Text provided Start Marker

It's no wonder that ancient cultures who venerated the sun celebrated the winter solstice. After months where days grow shorter and shorter, finally we reach a point when this pattern reverses as days begin to lengthen. This must surely signify a rebirth of sorts. And so it's no accident that the winter solstice marked the birth or rebirth of solar deities or even fertility gods across cultures going back to early antiquity, such as Horus, son of Isis and the god of the underworld, Osiris, of whom Macrobius, the Latin grammarian and philosopher and author of Saturnalia, which we'll get to in a second, wrote, "At the winter solstice, the sun would seem to be a little child, like that which the Egyptians bring forth from a shrine on the appointed day. Since the day is then at its shortest and the god is accordingly shown as a tiny infant. "
And Saturnalia, the Roman festival honoring Saturn, the god of agriculture, also occurred in late December and was connected with the winter sowing season. It actually derives from a Greek festival, Kronia, in honor of Kronos, the precursor of Saturn.
Of course, you can argue everything notable that's Roman had a Greek precursor . Anyway, during Saturnalia, all work and business was suspended, slaves were given temporary freedom to say and do what they liked, and moral restrictions were generally eased. It resembled Mardi Gras, or Carnival, in many respects.
And since these revelries coincided with the birthday festival of Sol Invictus on the 25th of December, the church thought it apt to surreptitiously sneak Jesus in place of Saul and keep the party going. In Northern Europe, by contrast, where winter was harsher, an ancient Norse festival called Yule was celebrated in honor of Odin.

Text provided End Marker
Entries shown Start Marker

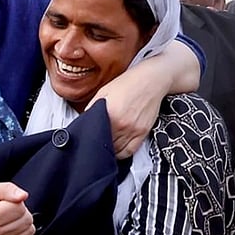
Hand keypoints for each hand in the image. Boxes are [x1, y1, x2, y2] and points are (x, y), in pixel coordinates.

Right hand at [0, 183, 32, 234]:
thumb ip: (6, 189)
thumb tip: (22, 195)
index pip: (19, 208)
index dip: (14, 201)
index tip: (3, 202)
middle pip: (26, 219)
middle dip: (20, 211)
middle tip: (6, 210)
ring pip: (29, 230)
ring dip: (22, 222)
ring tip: (7, 219)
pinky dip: (22, 232)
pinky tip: (10, 228)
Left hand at [86, 40, 198, 158]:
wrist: (151, 80)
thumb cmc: (127, 84)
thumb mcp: (103, 92)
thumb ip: (92, 107)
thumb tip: (83, 120)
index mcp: (110, 114)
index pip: (95, 134)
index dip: (88, 137)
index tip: (85, 136)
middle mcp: (123, 125)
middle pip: (106, 144)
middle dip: (98, 144)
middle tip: (93, 142)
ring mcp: (134, 130)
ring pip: (117, 150)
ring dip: (109, 150)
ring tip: (103, 146)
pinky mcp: (143, 133)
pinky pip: (131, 151)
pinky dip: (122, 153)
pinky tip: (116, 149)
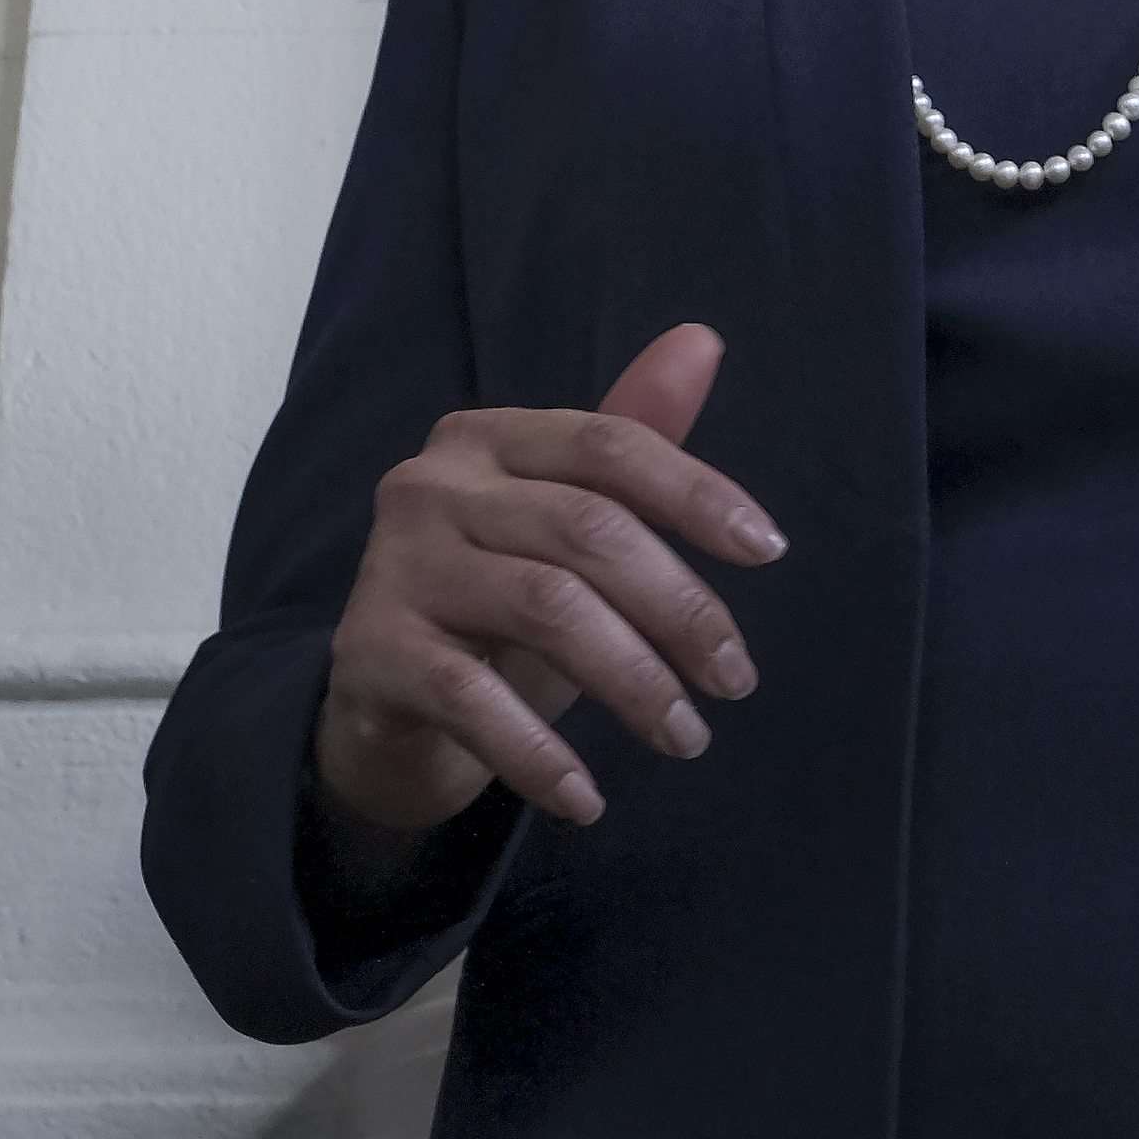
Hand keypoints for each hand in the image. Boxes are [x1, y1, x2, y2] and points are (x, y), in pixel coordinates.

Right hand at [313, 324, 775, 846]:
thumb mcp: (571, 528)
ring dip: (634, 682)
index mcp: (489, 438)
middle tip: (735, 681)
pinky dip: (539, 755)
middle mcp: (432, 484)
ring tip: (686, 738)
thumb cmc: (497, 608)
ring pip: (544, 607)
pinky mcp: (368, 651)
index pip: (609, 444)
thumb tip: (702, 340)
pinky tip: (588, 798)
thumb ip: (633, 443)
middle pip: (587, 528)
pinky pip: (470, 699)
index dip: (695, 492)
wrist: (385, 709)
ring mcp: (395, 565)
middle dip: (679, 607)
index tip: (770, 551)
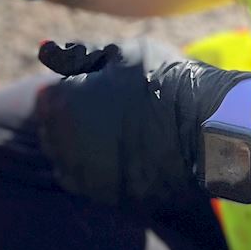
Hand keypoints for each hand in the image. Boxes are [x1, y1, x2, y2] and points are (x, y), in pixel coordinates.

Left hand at [33, 38, 250, 207]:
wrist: (208, 127)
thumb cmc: (162, 80)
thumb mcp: (120, 53)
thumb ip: (77, 54)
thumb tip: (43, 50)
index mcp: (60, 106)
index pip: (48, 99)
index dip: (76, 89)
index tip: (104, 86)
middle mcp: (63, 146)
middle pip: (55, 132)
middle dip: (76, 119)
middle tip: (118, 109)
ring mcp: (85, 177)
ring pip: (71, 161)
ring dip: (87, 148)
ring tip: (126, 133)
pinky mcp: (109, 199)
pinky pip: (95, 184)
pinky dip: (106, 172)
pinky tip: (134, 156)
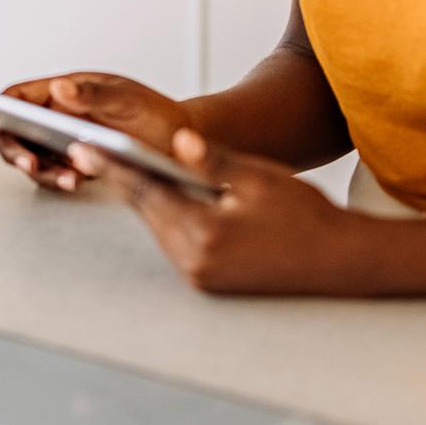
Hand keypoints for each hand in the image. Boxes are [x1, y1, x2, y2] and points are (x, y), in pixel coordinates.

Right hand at [0, 73, 186, 194]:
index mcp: (66, 91)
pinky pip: (55, 172)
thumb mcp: (126, 99)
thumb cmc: (156, 114)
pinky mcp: (78, 163)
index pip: (20, 96)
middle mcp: (61, 115)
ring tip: (67, 178)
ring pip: (35, 155)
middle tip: (30, 164)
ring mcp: (67, 141)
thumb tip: (58, 89)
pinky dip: (59, 178)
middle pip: (18, 130)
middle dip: (17, 149)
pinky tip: (76, 181)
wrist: (184, 144)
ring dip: (42, 169)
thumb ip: (91, 94)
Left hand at [103, 129, 360, 294]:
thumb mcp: (259, 179)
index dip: (113, 166)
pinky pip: (176, 243)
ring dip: (144, 199)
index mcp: (205, 234)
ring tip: (116, 168)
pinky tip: (159, 197)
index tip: (83, 147)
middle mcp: (196, 262)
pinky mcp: (210, 282)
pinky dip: (165, 217)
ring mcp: (202, 277)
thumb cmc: (306, 216)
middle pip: (147, 211)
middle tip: (88, 151)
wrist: (342, 262)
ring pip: (160, 227)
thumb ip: (214, 162)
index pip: (146, 192)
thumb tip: (177, 141)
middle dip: (122, 180)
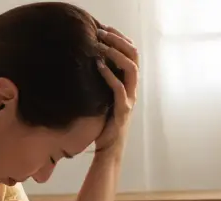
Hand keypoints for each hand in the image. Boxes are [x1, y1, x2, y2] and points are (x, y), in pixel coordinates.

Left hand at [95, 25, 137, 150]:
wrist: (108, 151)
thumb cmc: (103, 126)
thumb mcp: (102, 99)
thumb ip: (101, 84)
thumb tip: (86, 64)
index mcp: (129, 86)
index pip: (132, 55)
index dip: (121, 39)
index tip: (105, 29)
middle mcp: (133, 90)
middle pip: (134, 57)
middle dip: (118, 41)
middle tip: (102, 33)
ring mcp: (130, 100)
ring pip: (131, 69)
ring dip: (116, 53)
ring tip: (101, 45)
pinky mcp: (122, 111)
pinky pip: (119, 88)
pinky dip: (109, 74)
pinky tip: (98, 65)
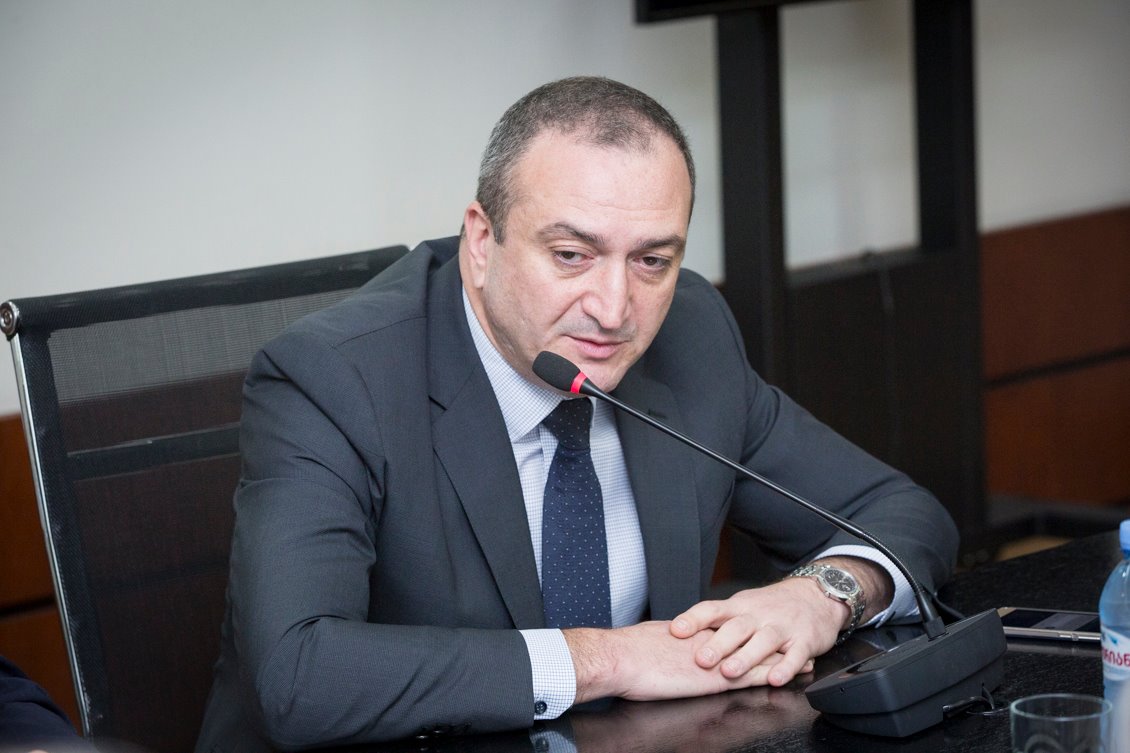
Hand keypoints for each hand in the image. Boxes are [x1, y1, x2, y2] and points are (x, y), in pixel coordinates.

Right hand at [564, 621, 812, 703]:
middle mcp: (707, 640)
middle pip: (747, 637)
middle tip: (792, 639)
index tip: (759, 628)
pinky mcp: (714, 678)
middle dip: (770, 639)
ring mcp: (713, 658)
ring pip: (755, 654)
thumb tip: (662, 644)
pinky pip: (750, 675)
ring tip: (803, 659)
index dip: (744, 628)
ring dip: (780, 657)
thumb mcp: (650, 643)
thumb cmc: (625, 655)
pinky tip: (786, 678)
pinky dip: (770, 675)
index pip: (724, 628)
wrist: (620, 658)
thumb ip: (664, 644)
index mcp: (690, 633)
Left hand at [669, 578, 845, 687]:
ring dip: (746, 657)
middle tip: (701, 659)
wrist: (817, 595)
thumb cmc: (772, 605)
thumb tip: (681, 635)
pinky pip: (795, 655)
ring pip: (763, 641)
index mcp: (739, 606)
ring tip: (730, 672)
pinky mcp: (805, 641)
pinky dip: (786, 668)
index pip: (712, 609)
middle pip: (736, 627)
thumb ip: (717, 621)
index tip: (676, 630)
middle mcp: (759, 615)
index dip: (693, 619)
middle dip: (718, 644)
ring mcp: (783, 627)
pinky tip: (775, 678)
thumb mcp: (743, 605)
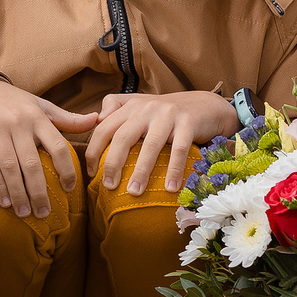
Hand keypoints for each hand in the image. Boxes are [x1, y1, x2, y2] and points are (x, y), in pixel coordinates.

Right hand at [0, 78, 95, 217]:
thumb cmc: (16, 104)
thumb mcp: (42, 107)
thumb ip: (67, 119)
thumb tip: (97, 120)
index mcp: (37, 117)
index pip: (57, 145)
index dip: (66, 169)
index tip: (69, 188)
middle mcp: (18, 123)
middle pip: (32, 163)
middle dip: (39, 191)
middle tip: (44, 213)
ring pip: (10, 167)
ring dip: (18, 193)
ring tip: (25, 213)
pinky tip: (5, 202)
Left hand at [86, 90, 237, 193]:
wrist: (205, 105)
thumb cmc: (167, 112)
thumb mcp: (140, 104)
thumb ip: (116, 107)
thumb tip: (96, 121)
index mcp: (131, 106)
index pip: (104, 127)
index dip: (94, 150)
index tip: (91, 173)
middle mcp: (147, 108)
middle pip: (123, 136)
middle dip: (113, 163)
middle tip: (108, 186)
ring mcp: (168, 115)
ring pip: (150, 145)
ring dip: (141, 171)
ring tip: (134, 192)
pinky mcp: (189, 123)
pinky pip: (180, 150)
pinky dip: (174, 170)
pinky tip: (170, 189)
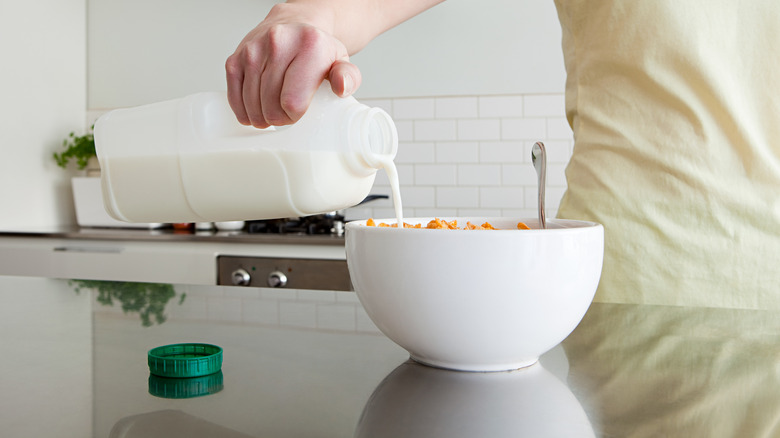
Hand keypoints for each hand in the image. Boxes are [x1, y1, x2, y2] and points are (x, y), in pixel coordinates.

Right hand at [225, 4, 361, 127]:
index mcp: (309, 46)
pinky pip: (234, 96)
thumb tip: (341, 88)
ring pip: (252, 104)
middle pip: (270, 106)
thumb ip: (348, 77)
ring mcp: (253, 50)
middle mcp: (278, 43)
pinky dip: (243, 110)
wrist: (295, 24)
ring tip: (272, 111)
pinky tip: (254, 110)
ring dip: (261, 116)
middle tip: (286, 113)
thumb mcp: (341, 61)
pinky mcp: (235, 57)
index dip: (294, 116)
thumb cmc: (317, 49)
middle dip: (278, 118)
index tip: (299, 111)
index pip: (292, 102)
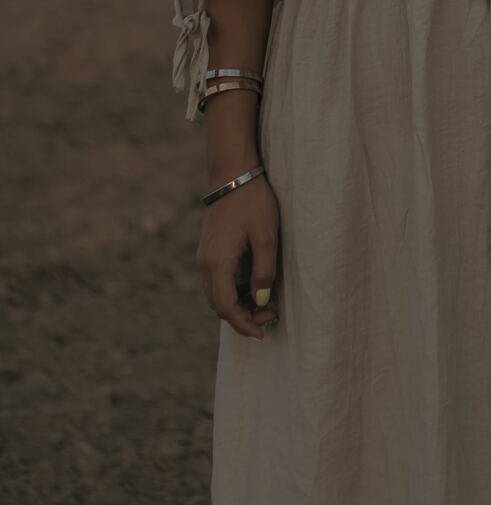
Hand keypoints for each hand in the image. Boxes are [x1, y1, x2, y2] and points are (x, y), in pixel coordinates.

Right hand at [196, 173, 279, 339]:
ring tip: (266, 304)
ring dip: (239, 305)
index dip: (244, 325)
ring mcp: (205, 256)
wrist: (233, 172)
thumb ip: (264, 271)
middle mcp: (205, 263)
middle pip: (219, 305)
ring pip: (217, 294)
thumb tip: (261, 300)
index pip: (226, 308)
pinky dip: (234, 291)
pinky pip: (218, 280)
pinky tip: (254, 285)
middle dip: (244, 317)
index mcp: (217, 263)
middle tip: (272, 316)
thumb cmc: (253, 201)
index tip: (263, 332)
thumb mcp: (266, 236)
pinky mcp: (210, 249)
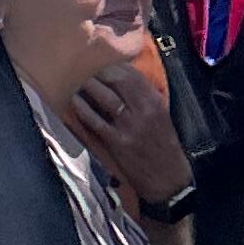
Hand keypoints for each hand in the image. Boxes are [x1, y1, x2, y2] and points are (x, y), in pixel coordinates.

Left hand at [62, 53, 192, 212]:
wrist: (169, 180)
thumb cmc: (163, 146)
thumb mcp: (161, 117)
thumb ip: (143, 98)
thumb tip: (121, 79)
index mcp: (155, 102)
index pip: (132, 74)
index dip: (113, 66)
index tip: (101, 64)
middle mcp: (144, 110)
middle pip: (117, 80)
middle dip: (98, 73)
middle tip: (85, 71)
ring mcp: (130, 126)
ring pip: (104, 97)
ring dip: (88, 87)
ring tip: (78, 84)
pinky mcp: (117, 142)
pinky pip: (95, 121)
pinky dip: (83, 109)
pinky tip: (74, 102)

Entries shown End Marker

### Tasks and exercises
- 1) For each statement below, say whether it agrees with the text on winter solstice festivals above. Answer yes or no, and quote the words of the text that decide it.
(a) Saturnalia was a Roman festival honoring Saturn, the god of agriculture.
(b) During Saturnalia, slaves were granted permanent freedom.
(c) Yule was a Norse festival held in honor of Kronos.
- 2) From the text on winter solstice festivals above, extract word for word the stretch from "And since these" through "honor of Odin.".

### Written responses
- 1)
(a) Yes: "Saturnalia, the Roman festival honoring Saturn, the god of agriculture"
(b) No: "slaves were given temporary freedom to say and do what they liked"
(c) No: "an ancient Norse festival called Yule was celebrated in honor of Odin"

- 2)
And since these revelries coincided with the birthday festival of Sol Invictus on the 25th of December, the church thought it apt to surreptitiously sneak Jesus in place of Saul and keep the party going. In Northern Europe, by contrast, where winter was harsher, an ancient Norse festival called Yule was celebrated in honor of Odin.